Starlog, the very significant and much-missed science fiction magazine that ran from 1976 to 2009, has now been made available in full courtesy of the Magazine Rack section of the Internet Archive, which has put the entire run of issues up online, from its Star Trek-inspired inception to its eventual bankruptcy. Starlog was lucky – or aware of the zeitgeist – enough to launch almost contemporaneously with the debut of the first Star Wars movie, and rode the impetus that gave for science fiction over 375 issues. It’s not clear whether the Internet Archive collection is complete as claimed – for instance, a search for issue 375 comes up negative – but it certainly seems to have much of the print run, including the celebrated issue 7 which first reported on Star Wars, with one of the first X-Wing covers ever to see the light of day. A search on the Archive for Starlog issues turns up issue numbers well into the upper 200s.

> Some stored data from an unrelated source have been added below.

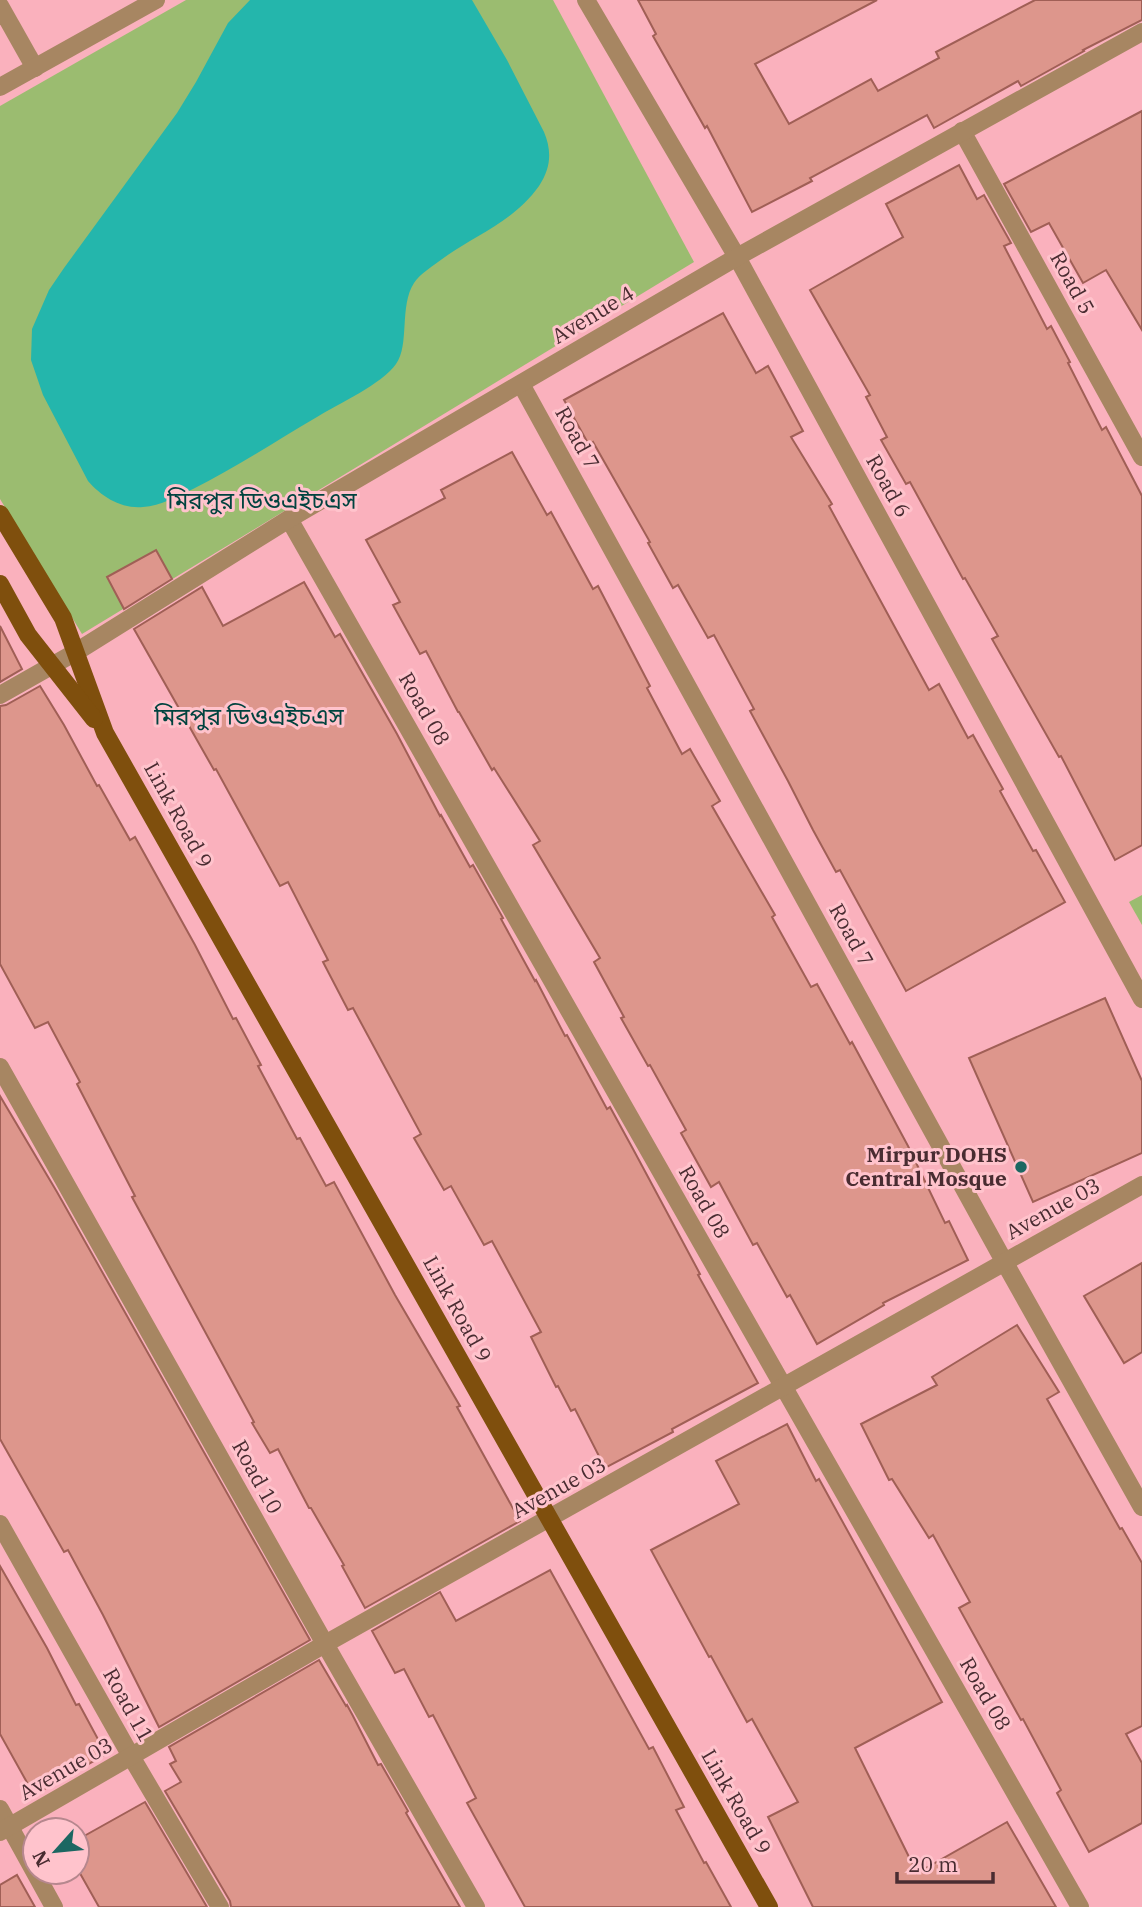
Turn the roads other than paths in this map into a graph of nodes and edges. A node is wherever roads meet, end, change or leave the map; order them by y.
1 (156, 0) edge
2 (586, 0) edge
3 (0, 6) edge
4 (1142, 32) edge
5 (35, 68) junction
6 (0, 87) edge
7 (962, 131) junction
8 (737, 257) junction
9 (521, 384) junction
10 (1142, 457) edge
11 (0, 514) edge
12 (289, 519) junction
13 (0, 584) edge
14 (76, 652) junction
15 (52, 666) junction
16 (0, 695) edge
17 (105, 733) junction
18 (1142, 999) edge
19 (0, 1067) edge
20 (1142, 1185) edge
21 (1005, 1263) junction
22 (784, 1387) junction
23 (1142, 1507) edge
24 (550, 1519) junction
25 (0, 1524) edge
26 (325, 1644) junction
27 (132, 1758) junction
28 (0, 1809) edge
29 (5, 1830) edge
30 (54, 1907) edge
31 (220, 1907) edge
32 (476, 1907) edge
33 (769, 1907) edge
34 (1080, 1907) edge

1 - 5 street
2 - 8 street, Road 6
3 - 5 street
4 - 7 street, Avenue 4
5 - 6 street
7 - 8 street, Avenue 4
7 - 10 street, Road 5
8 - 9 street, Avenue 4
8 - 18 street, Road 6
9 - 12 street, Avenue 4
9 - 21 street, Road 7
11 - 14 main road, Link Road 9
12 - 14 street, Avenue 4
12 - 22 street, Road 08
13 - 15 main road, Link Road 9
14 - 15 street, Avenue 4
14 - 17 main road, Link Road 9
15 - 16 street, Avenue 4
15 - 17 main road, Link Road 9
17 - 24 main road, Link Road 9
19 - 26 street, Road 10
20 - 21 street, Avenue 03
21 - 22 street, Avenue 03
21 - 23 street, Road 7
22 - 24 street, Avenue 03
22 - 34 street, Road 08
24 - 26 street, Avenue 03
24 - 33 main road, Link Road 9
25 - 27 street, Road 11
26 - 27 street, Avenue 03
26 - 32 street, Road 10
27 - 29 street, Avenue 03
27 - 31 street, Road 11
28 - 29 street
29 - 30 street

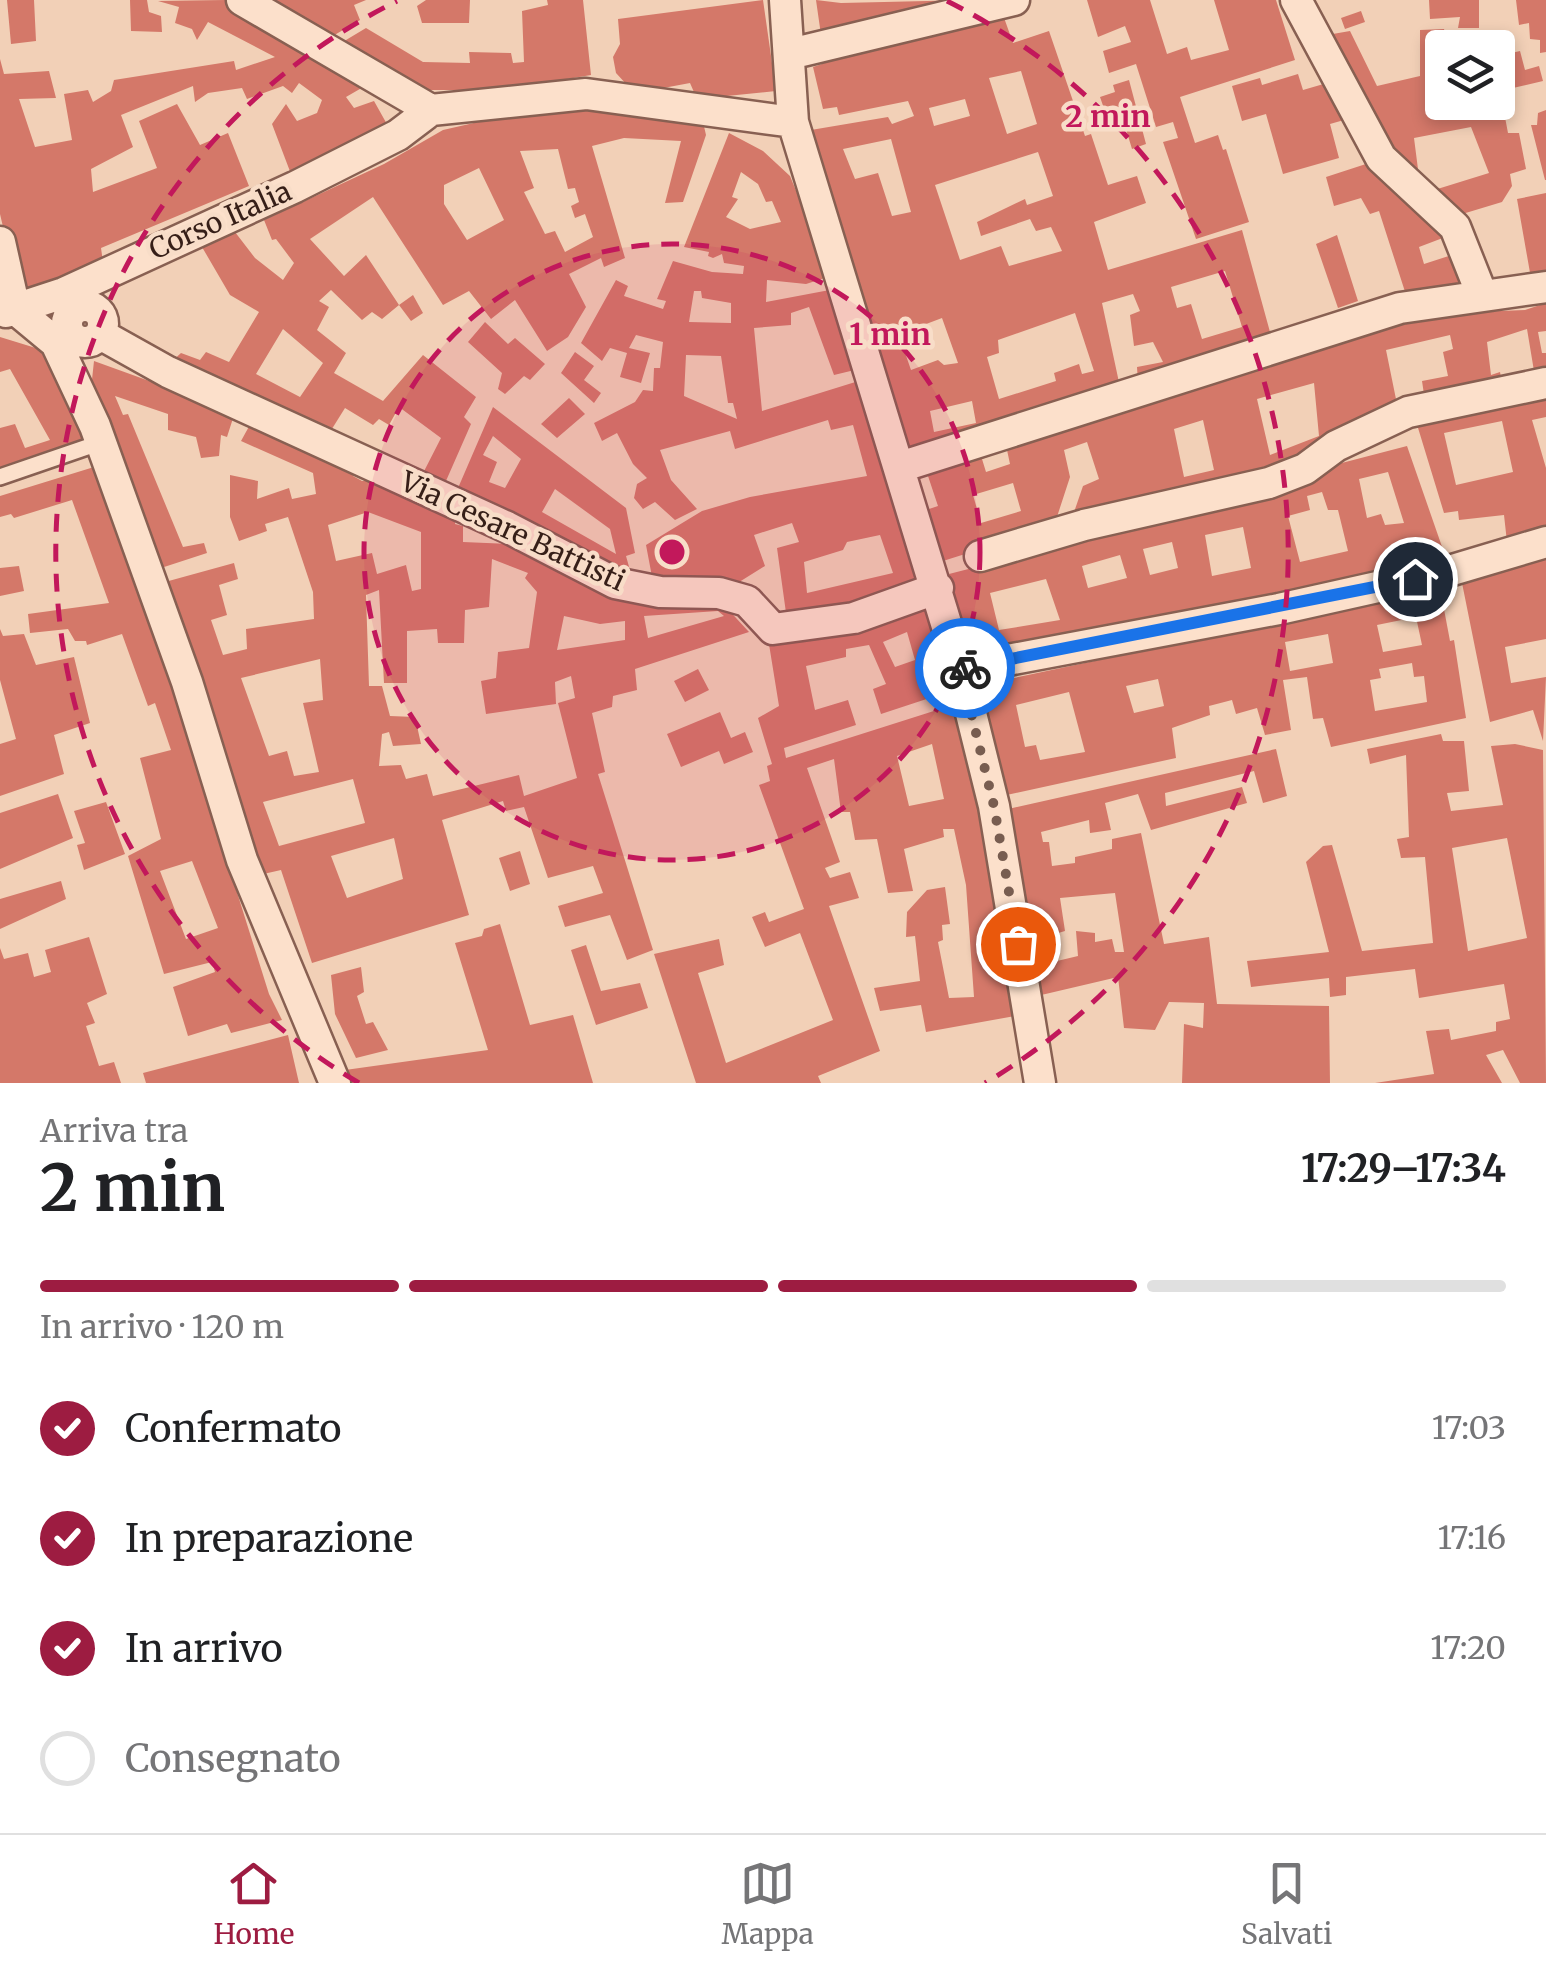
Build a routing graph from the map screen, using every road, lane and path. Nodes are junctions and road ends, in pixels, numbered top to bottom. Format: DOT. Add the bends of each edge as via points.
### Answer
graph roads {
  1 [pos="242,0"];
  2 [pos="786,0"];
  3 [pos="1014,0"];
  4 [pos="1296,0"];
  5 [pos="790,54"];
  6 [pos="430,110"];
  7 [pos="792,122"];
  8 [pos="0,242"];
  9 [pos="1546,288"];
  10 [pos="1482,295"];
  11 [pos="70,300"];
  12 [pos="8,312"];
  13 [pos="90,338"];
  14 [pos="73,376"];
  15 [pos="1546,383"];
  16 [pos="99,443"];
  17 [pos="900,467"];
  18 [pos="0,477"];
  19 [pos="1546,542"];
  20 [pos="980,556"];
  21 [pos="938,588"];
  22 [pos="960,668"];
  23 [pos="335,1083"];
  24 [pos="1040,1083"];
  1 -- 6 [label="street"];
  2 -- 5 [label="street"];
  3 -- 5 [label="street"];
  4 -- 10 [label="street" via="1381,158 1456,227"];
  5 -- 7 [label="street"];
  6 -- 7 [label="street" via="586,94"];
  6 -- 11 [label="street, Corso Italia" via="398,135"];
  7 -- 17 [label="street"];
  8 -- 12 [label="street"];
  9 -- 10 [label="street"];
  10 -- 17 [label="street" via="1400,308"];
  11 -- 12 [label="street, Corso Italia"];
  11 -- 13 [label="street" via="97,310 103,321"];
  12 -- 14 [label="street" via="56,343"];
  13 -- 14 [label="street"];
  13 -- 21 [label="street, Via Cesare Battisti" via="507,527 615,583 748,601 773,629 854,618"];
  14 -- 16 [label="street"];
  15 -- 20 [label="street" via="1408,412 1269,483"];
  16 -- 18 [label="lane"];
  16 -- 23 [label="street" via="242,860"];
  17 -- 21 [label="street"];
  19 -- 22 [label="street" via="1279,609"];
  21 -- 22 [label="street"];
  22 -- 24 [label="street" via="994,806"];
}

Starlog continues to enjoy a sort of online afterlife, with a relaunched website debuting earlier this year devoted to “the latest in science fiction, fantasy and geek culture,” and planned digital-only magazine under the auspices of former sister publication Fangoria. “In 2009, Starlog went into radio silence, with its future remaining unsure,” runs the introduction. “But as all sci-fi fans know, nothing ever truly dies in the realm of the incredible. So now, after 5 years of dormancy, Starlog is returning with a new look, new sensibility and a new perspective on our ever-changing zeitgeist.” Meanwhile, aficionados and historians of the genre are free to dive back into the past and revisit some great memories.
Internet Archive is certainly comprehensive, but it’s not the most user-friendly. If these issues are really being released into the public domain, it’s be great if some group would repackage them. Options include:
1. Creating serial stories as one document.
2. Creating collections by the same author.
3. Creating collections of similar tales.
4. Creating audiobook versions through Librivox.
Yes, there might be legal complications, particularly if all the author sold was First Serial Rights. But it’d be worth the effort.